**Your task**
Report every line of the records that contains the string "所以資本所得比勢必會再往上升", matching case exactly.

[Opening Data to examine section]

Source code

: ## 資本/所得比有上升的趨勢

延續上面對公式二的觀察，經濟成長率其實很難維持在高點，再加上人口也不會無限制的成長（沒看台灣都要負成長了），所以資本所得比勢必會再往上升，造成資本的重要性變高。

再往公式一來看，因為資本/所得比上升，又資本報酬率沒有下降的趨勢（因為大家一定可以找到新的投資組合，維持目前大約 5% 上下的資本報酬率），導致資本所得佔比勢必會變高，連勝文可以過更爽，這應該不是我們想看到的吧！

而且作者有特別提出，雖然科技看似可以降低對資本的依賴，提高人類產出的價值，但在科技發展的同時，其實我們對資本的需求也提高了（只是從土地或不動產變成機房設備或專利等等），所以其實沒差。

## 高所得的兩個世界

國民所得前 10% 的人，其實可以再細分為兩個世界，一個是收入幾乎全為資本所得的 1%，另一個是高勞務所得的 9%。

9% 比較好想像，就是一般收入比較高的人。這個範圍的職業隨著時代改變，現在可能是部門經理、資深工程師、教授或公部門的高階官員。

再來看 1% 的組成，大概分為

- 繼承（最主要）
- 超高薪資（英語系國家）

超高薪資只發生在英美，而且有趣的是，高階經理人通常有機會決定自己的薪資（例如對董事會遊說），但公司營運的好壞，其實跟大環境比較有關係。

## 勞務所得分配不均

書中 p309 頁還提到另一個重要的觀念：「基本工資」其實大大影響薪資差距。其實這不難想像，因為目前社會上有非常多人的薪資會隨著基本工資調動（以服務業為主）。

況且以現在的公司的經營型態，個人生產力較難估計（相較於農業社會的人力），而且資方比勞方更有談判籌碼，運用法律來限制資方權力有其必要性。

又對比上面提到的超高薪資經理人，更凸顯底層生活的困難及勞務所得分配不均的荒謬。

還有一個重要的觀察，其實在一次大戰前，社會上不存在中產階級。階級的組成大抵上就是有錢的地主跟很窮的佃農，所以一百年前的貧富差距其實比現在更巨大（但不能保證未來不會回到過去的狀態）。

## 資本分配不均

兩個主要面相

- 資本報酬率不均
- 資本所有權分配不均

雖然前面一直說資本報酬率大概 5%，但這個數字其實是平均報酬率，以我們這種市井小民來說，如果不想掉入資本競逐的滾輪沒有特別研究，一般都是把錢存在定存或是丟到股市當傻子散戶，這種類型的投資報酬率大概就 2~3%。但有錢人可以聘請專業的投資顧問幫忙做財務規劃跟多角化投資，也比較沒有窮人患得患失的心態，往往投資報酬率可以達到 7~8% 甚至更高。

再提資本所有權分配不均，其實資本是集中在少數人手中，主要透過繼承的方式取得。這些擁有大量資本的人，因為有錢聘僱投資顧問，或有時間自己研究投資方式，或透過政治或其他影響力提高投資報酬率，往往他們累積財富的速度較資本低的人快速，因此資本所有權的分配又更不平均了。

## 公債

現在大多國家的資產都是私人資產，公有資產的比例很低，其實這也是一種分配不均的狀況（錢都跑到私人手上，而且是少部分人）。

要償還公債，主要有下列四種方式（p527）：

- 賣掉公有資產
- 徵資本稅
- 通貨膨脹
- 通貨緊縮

[Closing Data to examine section]

**Output for this exercise**
延續上面對公式二的觀察，經濟成長率其實很難維持在高點，再加上人口也不會無限制的成長（沒看台灣都要負成長了），所以資本所得比勢必會再往上升，造成資本的重要性變高。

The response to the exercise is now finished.